Marc Marquez nel 2017 ha vinto il suo sesto titolo mondiale, il quarto nella massima classe. Il fuoriclasse spagnolo ha condotto i giochi a cominciare dall’arrivo in Europa, quando ancora sarebbe stato difficile pronosticare Dovizioso come principale avversario.
A dir la verità all’inizio dello scorso anno si è molto parlato di Maverick Vinales, destinato (sportivamente) a seppellire il connazionale grazie ad una peretta intesa con la Yamaha M1, peraltro mai più ritrovata. Marquez oltre a vincere il titolo ha totalizzato 27 cadute in 18 gare, secondo solo alla disastrosa stagione del britannico Sam Lowes.
A differenza dell’ex pilota Aprilia però, Marquez ha riservato buona parte delle sue cadute alle sessioni di prove libere. Il modo impossibile di rialzare una moto già a terra è stato analizzato un’infinità di volte. La dinamica tuttavia è sempre la stessa.
Il 93 si butta in una piega esasperata, corpo a terra. Quando perde l’anteriore Marc è già a pochi millimetri dall’asfalto, si spinge con spalla e coscia e nel migliore dei casi raddrizza la moto. Altrimenti cade. Spesso si tratta però di cadute attorno agli 80Km/h, senza conseguenze per pilota e moto.
All’inizio si è parlato molto di un colpo di fortuna, la realtà però è che a forza di vedere questo esercizio ai limiti della fisica anche i rivali si sono dovuti arrendere all’evidenza: dietro al salvataggio impossibile c’è tanto lavoro da parte del fenomeno di Cervera. Il motore a V di 90° della Honda RC213 probabilmente aiuta ma gli altri, quando cadono, cadono e basta.
Perché non cadere è ancora più importante. Quando hai tecnica e velocità, quello che ti serve per vincere nella categoria più complessa al mondo è la costanza. Per avere questo dono in MotoGP devi saper pensare in fretta, adattarti alle situazioni e cadere il meno possibile.
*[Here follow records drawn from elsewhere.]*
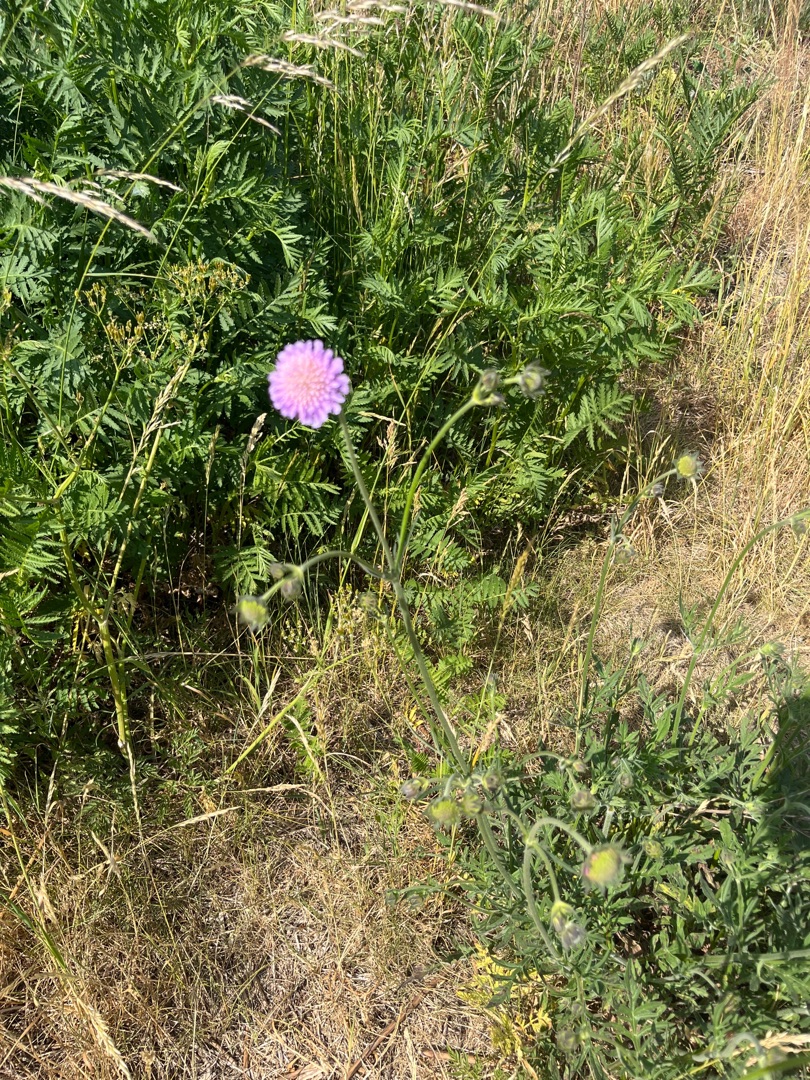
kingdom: Plantae
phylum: Tracheophyta
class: Magnoliopsida
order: Dipsacales
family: Caprifoliaceae
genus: Knautia
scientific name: Knautia arvensis
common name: Blåhat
O imparare a rialzarti anche quando succede. Perché succede a tutti, e il più forte rimane (questo ha detto la pista nel 2017) il pilota che ha una carta in più degli altri.
Una volta Marco Lucchinelli ci disse che ai suoi tempi le piste erano più lunghe e che cambiavano spesso, motivo per cui impararle in fretta (cosa che gli riusciva particolarmente bene) era una priorità. La prima cosa che guardava un pilota come Lucchinelli era dove non poteva permettersi di cadere. Dove avrebbe rischiato troppo. In tutti gli altri punti della pista, poteva forzare fino a scontrarsi contro il limite.
Marc Marquez fa esattamente questo. Cerca di superare il limite ogni volta che può. Per imparare a conoscerlo quando gli si presenta, farlo suo ed imparare a gestire la cosa con abitudine.
Quando Marc parla con gli altri piloti, in primis suo fratello Alex, consiglia loro di cadere il più possibile. Lo ha detto anche a Franco Morbidelli che nel 2018 guida la Honda del Team Marc VDS. “Per capire la MotoGP bisogna cadere, dovete abituarvi a farlo di proposito” ma una pratica del genere non è facile da imparare nemmeno se hai vinto un titolo mondiale e se, come i piloti MotoGP di oggi, hai imparato ad andare in moto prima di togliere il pannolino.
Anche perché, diciamolo, il rischio di farsi male anche con una scivolata non è da prendere alla leggera. Rompi un polso, stai fuori tre gare e butti via il titolo. Non puoi permettertelo se sei Marc Marquez, in lizza per il settimo mondiale nell’ennesima stagione estremamente competitiva. Infondo però è un vecchio consiglio che può essere d’aiuto anche a chi non corre in MotoGP.